» Set tasks
• A. In the forum thread on result integrity in distributed computing, why does the poster say absolute measures are not a realistic goal for developers? Answer in one to three sentences.
• B. Continue the forum thread on result integrity in distributed computing from its last post.

Exactly. We can do our best within 'reasonable' efforts, but there will always be those situations & personalities that escape or intentionally avoid the 'right thing'. It is really the ultimate duty of the project in question, and as Raistmer indicates the Boinc framework itself, to ensure the integrity of any results is adequate to support the claims made in any published announcement or material.
I ask people to step back & take a look for a minute. This is part of the science of distributed computing, and a worthy challenge to make sure we are doing what we can, and that the system can be robustified to adequetly handle as many possibilities as we can, moving forward. We want, as developers, to strive toward perfection, whatever that is, but it is not a realistic goal to use absolute measures. The universe is NOT digital.
Jason
-
The universe is NOT digital.
Jason
Just can't restrain ;D : only if we all live not on 13th floor... ;) (http://www.imdb.com/title/tt0139809/plotsummary)
-
The universe is NOT digital.
Jason
Just can't restrain ;D : only if we all live not on 13th floor... ;) (http://www.imdb.com/title/tt0139809/plotsummary)
LoL, It reminds me of when 'the Matrix' came out. Many presented theories suggesting religious & scientific connections. I proposed it was a movie made to make money & was lambashed for that ::) oh well...
-
Hehe, second and, especially, third parts - definitely ;)
[
And I was "killed" by their idea to use mens as energy source, quite dumb idea IMHO. Why not read good books and take some ideas from where, Dan Simmons "Endymion" for example, AI used mens brains much more cleaver there IMHO :)

» Rows
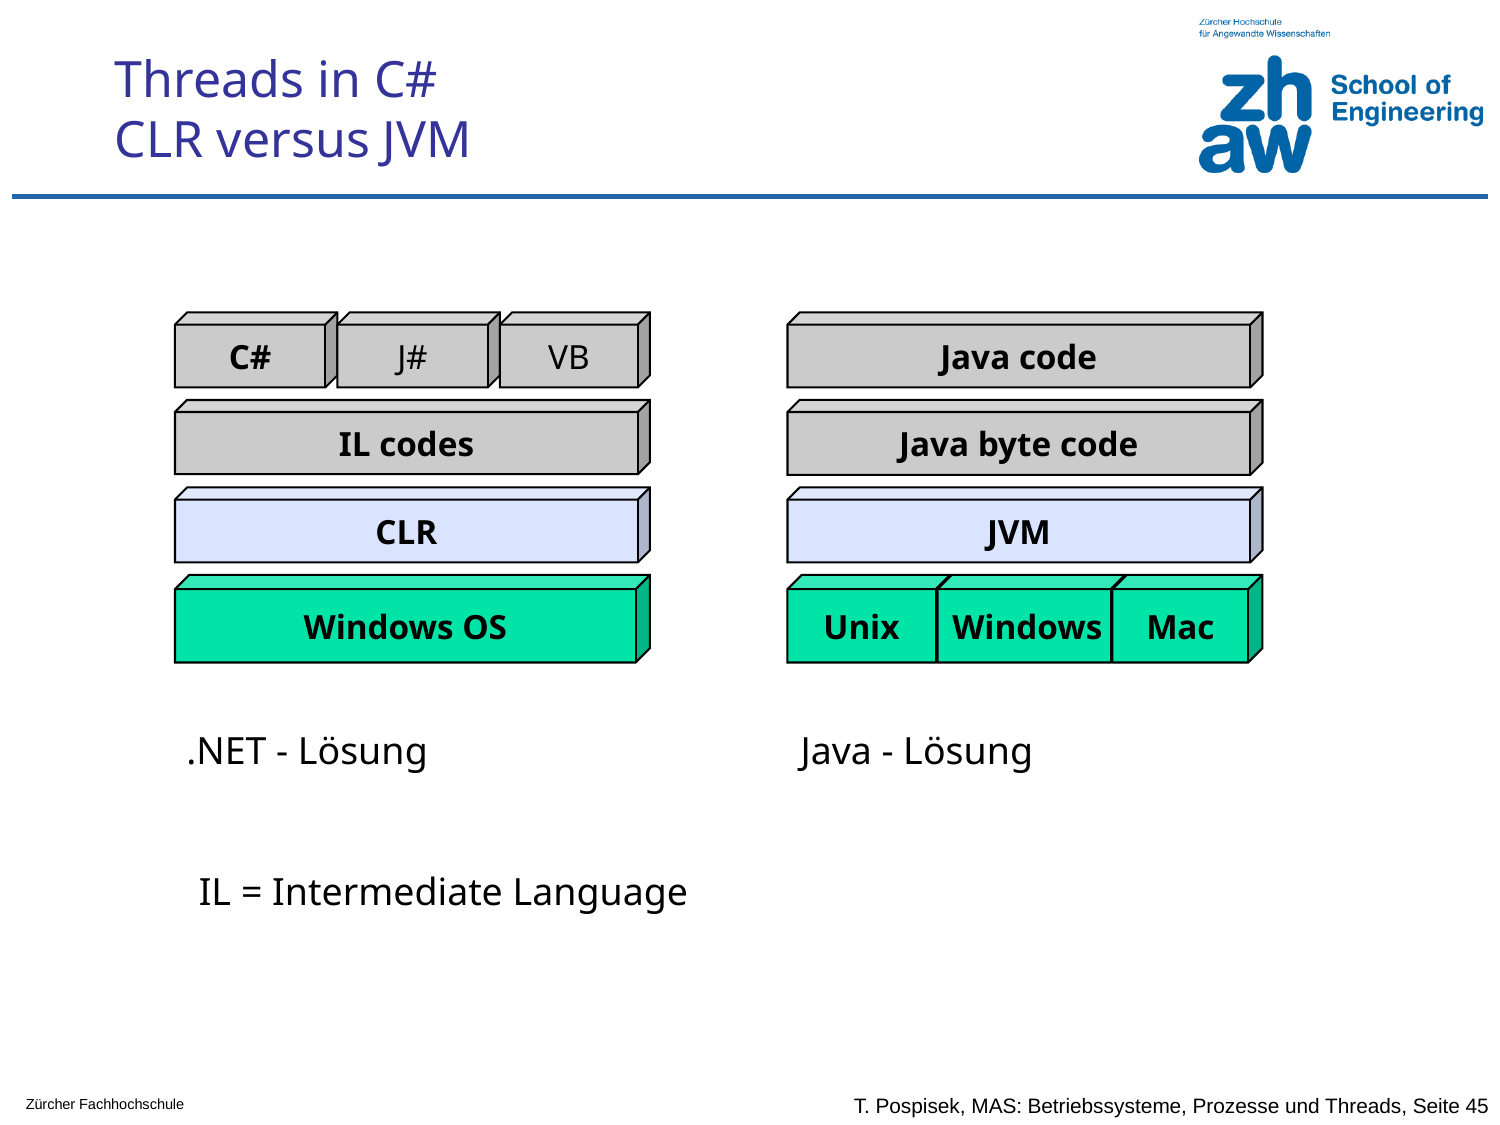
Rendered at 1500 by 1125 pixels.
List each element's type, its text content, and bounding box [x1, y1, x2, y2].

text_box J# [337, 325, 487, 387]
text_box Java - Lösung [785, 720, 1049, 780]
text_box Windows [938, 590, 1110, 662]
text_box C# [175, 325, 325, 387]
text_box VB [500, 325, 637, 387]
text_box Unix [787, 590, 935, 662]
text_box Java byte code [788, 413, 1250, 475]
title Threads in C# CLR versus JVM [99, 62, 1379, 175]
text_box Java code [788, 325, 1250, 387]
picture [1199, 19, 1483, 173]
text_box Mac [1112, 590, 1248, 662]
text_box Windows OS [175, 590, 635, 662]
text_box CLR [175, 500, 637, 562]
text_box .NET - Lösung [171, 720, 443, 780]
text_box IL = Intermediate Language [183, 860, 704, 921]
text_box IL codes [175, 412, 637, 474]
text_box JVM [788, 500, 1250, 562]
==
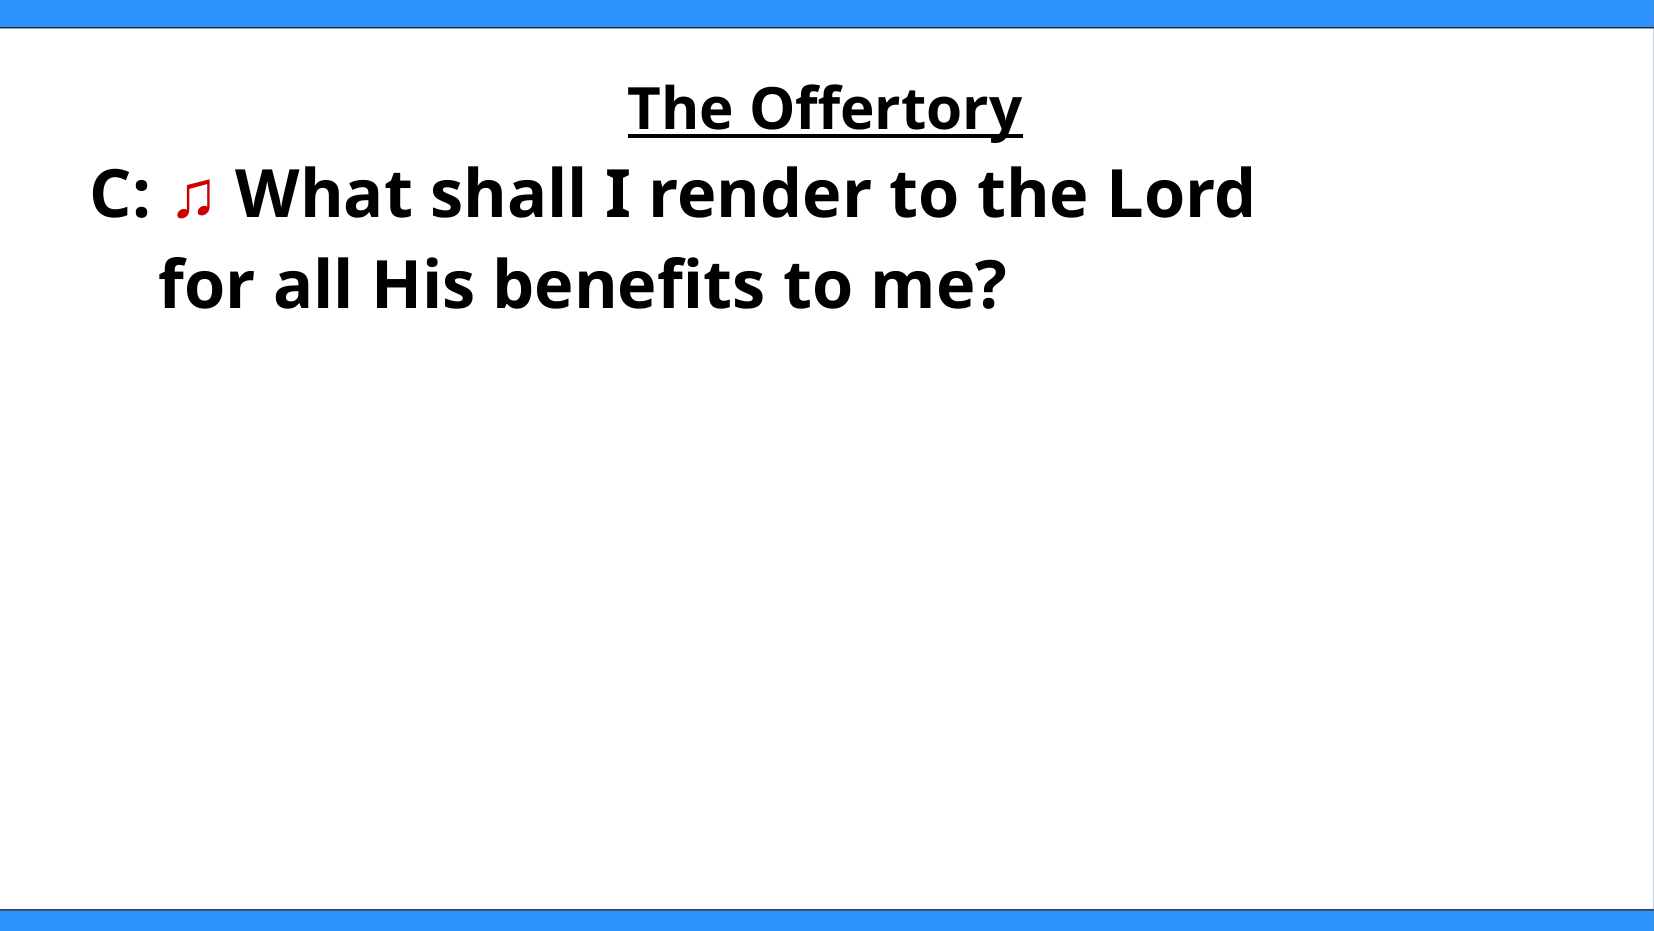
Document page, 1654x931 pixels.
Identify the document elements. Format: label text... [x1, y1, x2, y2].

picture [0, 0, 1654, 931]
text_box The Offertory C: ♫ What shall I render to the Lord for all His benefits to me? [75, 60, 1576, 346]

» Responses in order
• A. The poster says developers should strive toward perfection, but measuring against absolutes is unrealistic because "the universe is NOT digital." Some situations and personalities will always escape or deliberately avoid the "right thing," so only reasonable efforts are possible.

• B.
]
-
Hehe, second and, especially, third parts - definitely ;)
[
And I was "killed" by their idea to use mens as energy source, quite dumb idea IMHO. Why not read good books and take some ideas from where, Dan Simmons "Endymion" for example, AI used mens brains much more cleaver there IMHO :)
]
There's probably some element to my opinions that could be connected with scifi writing, more precisely some Asimov style 'anarchy' or 'fate' through statistical inevitability or chaos ( Hari Seldon style ). I still find Doc EE Smith's notions of overcoming the laws of nature appealing, allowing us to throw stars & planets about like billiard balls should the need arise (never know when one might need to throw a planet around), but I don't see the two ideas as completely mutually exclusive.
Jason
-
I think we should write a errorfile similar like this in our project app.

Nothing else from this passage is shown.